*** Dataset extract ***

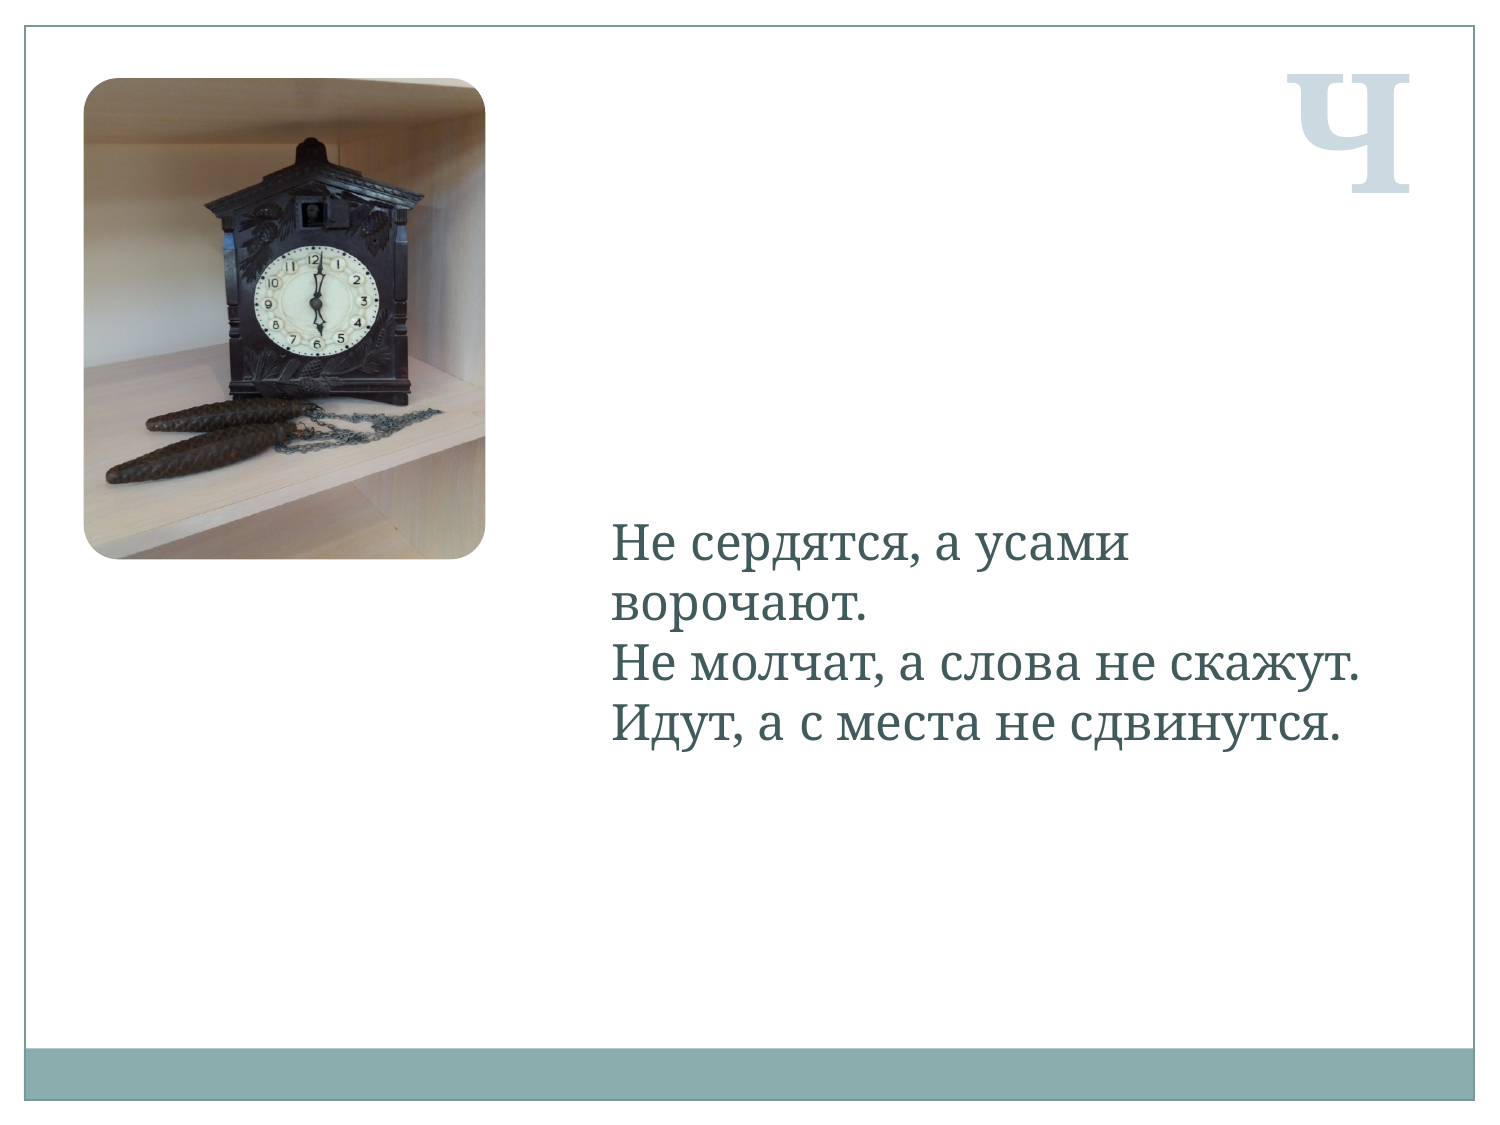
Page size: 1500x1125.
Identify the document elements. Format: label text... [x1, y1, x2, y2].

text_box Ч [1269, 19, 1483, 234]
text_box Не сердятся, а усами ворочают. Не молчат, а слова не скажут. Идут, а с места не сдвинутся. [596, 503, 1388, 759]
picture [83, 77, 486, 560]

*** End of Dataset extract ***

◆ Your task: Print out the entries once more, unchanged. No pictures.

◆ Exercise solution:
Page size: 1500x1125.
Identify the document elements. Format: label text... [x1, y1, x2, y2].

text_box Ч [1269, 19, 1483, 234]
text_box Не сердятся, а усами ворочают. Не молчат, а слова не скажут. Идут, а с места не сдвинутся. [596, 503, 1388, 759]
picture [83, 77, 486, 560]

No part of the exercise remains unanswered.